__Your objective__: Copy out the lines of the material that include the string "lệnh".

^^^^

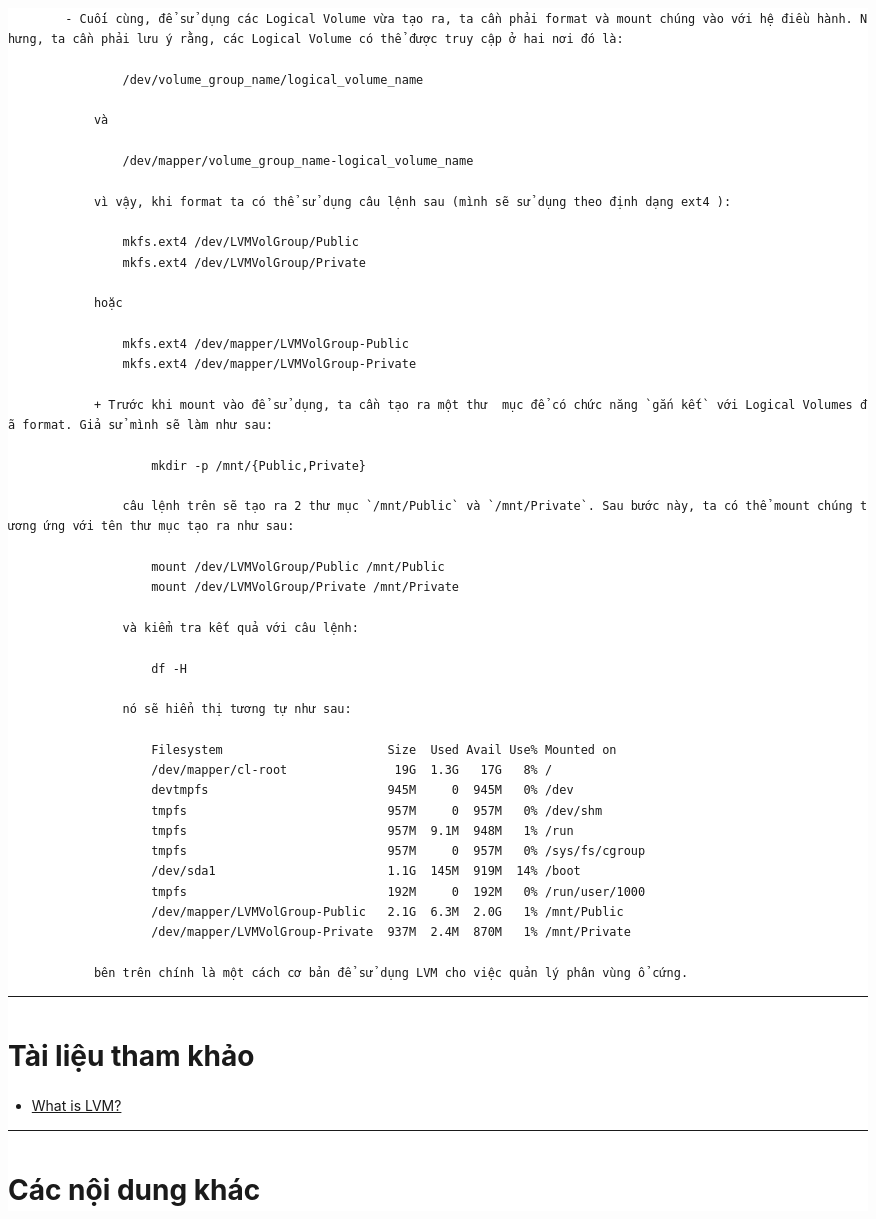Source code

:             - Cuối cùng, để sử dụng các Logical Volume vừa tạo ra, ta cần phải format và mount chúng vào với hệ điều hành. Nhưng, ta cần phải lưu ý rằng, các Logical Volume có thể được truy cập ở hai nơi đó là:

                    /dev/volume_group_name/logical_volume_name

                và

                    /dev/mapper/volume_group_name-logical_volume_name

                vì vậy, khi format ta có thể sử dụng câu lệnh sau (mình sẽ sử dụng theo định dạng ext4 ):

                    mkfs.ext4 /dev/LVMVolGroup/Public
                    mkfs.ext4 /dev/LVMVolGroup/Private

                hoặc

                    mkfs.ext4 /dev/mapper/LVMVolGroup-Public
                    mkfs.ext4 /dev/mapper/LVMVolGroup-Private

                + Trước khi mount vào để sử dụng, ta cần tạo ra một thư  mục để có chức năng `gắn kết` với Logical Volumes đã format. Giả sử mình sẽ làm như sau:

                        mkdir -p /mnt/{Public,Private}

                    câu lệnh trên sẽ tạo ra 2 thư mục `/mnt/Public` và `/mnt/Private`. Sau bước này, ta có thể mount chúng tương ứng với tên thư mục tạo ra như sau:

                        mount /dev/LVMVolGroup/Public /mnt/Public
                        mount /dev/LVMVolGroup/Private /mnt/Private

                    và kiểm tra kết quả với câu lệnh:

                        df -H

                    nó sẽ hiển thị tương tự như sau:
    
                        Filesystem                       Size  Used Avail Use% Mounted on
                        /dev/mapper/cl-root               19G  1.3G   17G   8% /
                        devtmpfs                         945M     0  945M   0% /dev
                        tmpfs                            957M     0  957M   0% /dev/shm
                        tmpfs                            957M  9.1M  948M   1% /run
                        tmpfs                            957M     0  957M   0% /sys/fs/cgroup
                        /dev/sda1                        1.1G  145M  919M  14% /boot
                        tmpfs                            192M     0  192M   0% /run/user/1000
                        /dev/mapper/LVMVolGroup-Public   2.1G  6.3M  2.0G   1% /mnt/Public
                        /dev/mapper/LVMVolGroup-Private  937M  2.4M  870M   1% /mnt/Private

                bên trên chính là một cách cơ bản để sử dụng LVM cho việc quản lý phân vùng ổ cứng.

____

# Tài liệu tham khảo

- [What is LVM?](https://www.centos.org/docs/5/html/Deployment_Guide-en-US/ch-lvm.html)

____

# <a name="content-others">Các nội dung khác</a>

^^^^

__Answer space__:
                vì vậy, khi format ta có thể sử dụng câu lệnh sau (mình sẽ sử dụng theo định dạng ext4 ):
                    câu lệnh trên sẽ tạo ra 2 thư mục `/mnt/Public` và `/mnt/Private`. Sau bước này, ta có thể mount chúng tương ứng với tên thư mục tạo ra như sau:
                    và kiểm tra kết quả với câu lệnh:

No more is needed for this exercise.